This is the first in a series of posts that take a look at just some of the many legal aspects of the animation industry.

What is an idea?

An idea is at the most basic level, a concept conceived by an individual or group of individuals. It can be a story, a character, a plot, a setting, anything that can be imagined can be considered an idea.

Ideas in the legal sense only really cover original ideas (for the most part). In other words, if you wanted to write a film based on the Titanic told from the story of two people called Jack and Rose who fall in love, well, that’s already been done, and James Cameron may have something to say about it. That does not make your idea illegal, but the execution of it is at a much higher risk of infringing.

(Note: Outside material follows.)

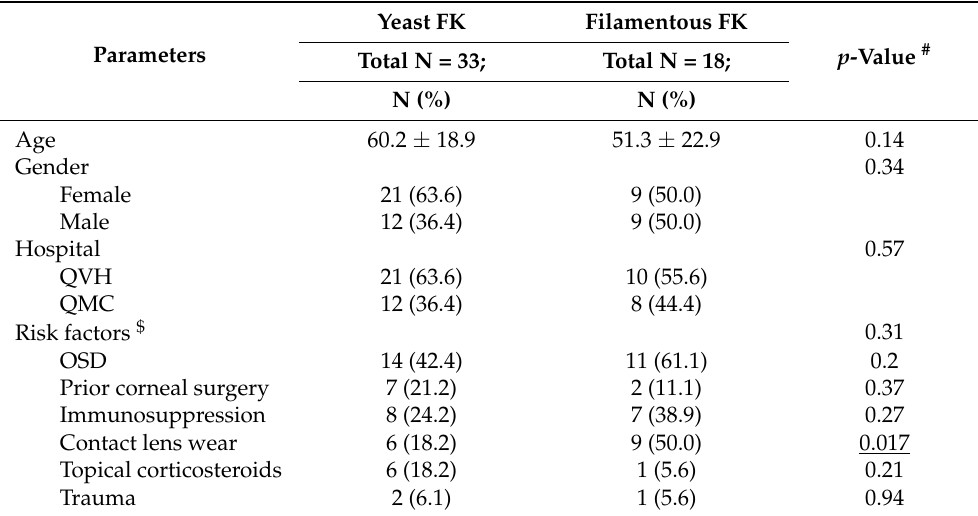
Table 3. Summary of demographic factors and risk factors based on types of fungal keratitis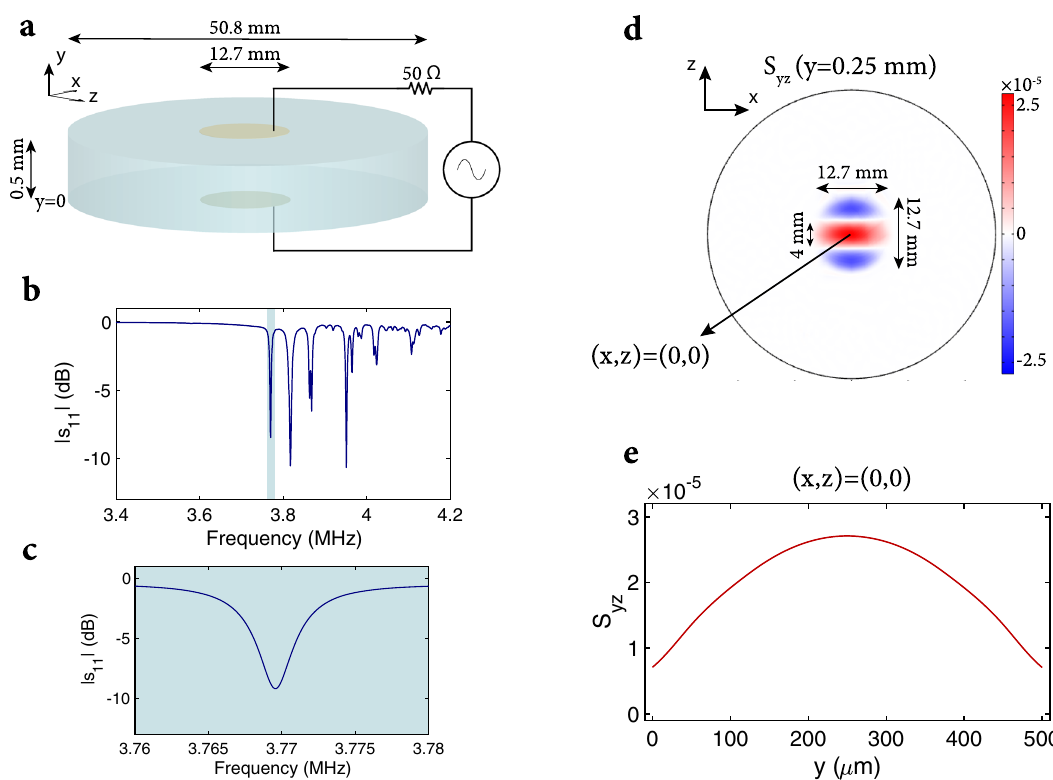
Fig. 1 Exciting the correct acoustic mode of the wafer. a A Y-cut lithium niobate wafer of diameter 50.8mm and of thickness 0.5 mm is coated on top and bottom surfaces with electrodes having a diameter of 12.7 mm. The wafer is excited with an RF source through the top and bottom electrodes. b Simulated ∣ s ∣ of the wafer with respect to 50 Ω , showing the resonances corresponding to different acoustic modes of the wafer (loss was added to lithium niobate 11 to make it consistent with experimental results). The desired acoustic mode appears around 3.77 MHz and is highlighted in blue. c The desired acoustic mode ∣ s 11 ∣ with respect to 50 Ω is shown in more detail. d The dominant strain distribution ( S yz ) when the wafer is excited at 3.7696 MHz with 2 Vpp is shown for the center of the wafer. This strain distribution corresponds to the ∣ s 11 ∣ resonance shown in ( c ). e The variation in S yz parallel to the wafer normal and centered along the wafer is shown when the wafer is excited at 3.7696 MHz with 2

How does the law safeguard ideas?

The short story is, it doesn’t, at least not under the vast majority of circumstances. Because an idea is considered a concept that is not fixed, it is therefore open to individual interpretation. As a result, your idea for a flying superhero squirrel will be different from my idea for a flying superhero squirrel.

This is where copyright law comes into play (and will be discussed in tomorrow’s post). If the idea is in a fixed form, i.e. a sketch on paper or an image on a computer, then it is covered by copyright. If it’s just a thought in your head, it is not covered, and can be taken and developed by anyone else.

This also includes verbal and visual communication, so if you describe an idea to me without having created anything, I am free to develop it myself using my own imagination.

When it comes to your idea, it is best to get it in a fixed form and then develop it. The law is quite explicit on this and a number of lawsuits have been thrown out because the plaintiff did not sufficiently prove that they had created the idea prior to the defendant.

When it comes to pitching to a studio, it is wise to have your idea fully developed (and registered with the copyright office if you are truly paranoid). There have been countless lawsuits over the years pertaining to stolen ideas. Two that come to mind include the original ‘Cars’ lawsuit and the ‘Kung Fu Panda’ lawsuit.

The latter is still developing but the former was tossed out when the court determined that Pixar did not infringe on the plaintiff’s concept, even though the two shared many similarities.

It is advisable to develop ideas into concepts as much as possible before presenting them. This counts for two-sheets and concept pitches too.

It is also advisable (and recommended) not to send ideas to studios unsolicited. Such cases are quite likely to create legal headaches for studios in that they may well be developing the idea you just sent them. As a result, many studios won’t accept unsolicited ideas anyway, so what’s the point?

So, to sum up today’s lesson:

  • you cannot protect ideas, only executions of the idea
  • develop your idea before showing it to anyone

In tomorrow’s post we will have a look at copyright in more detail and how it affects the animation business.

PS. Happy 4th of July! “What better way to celebrate the founding of your country than by blowing up a small part of it!”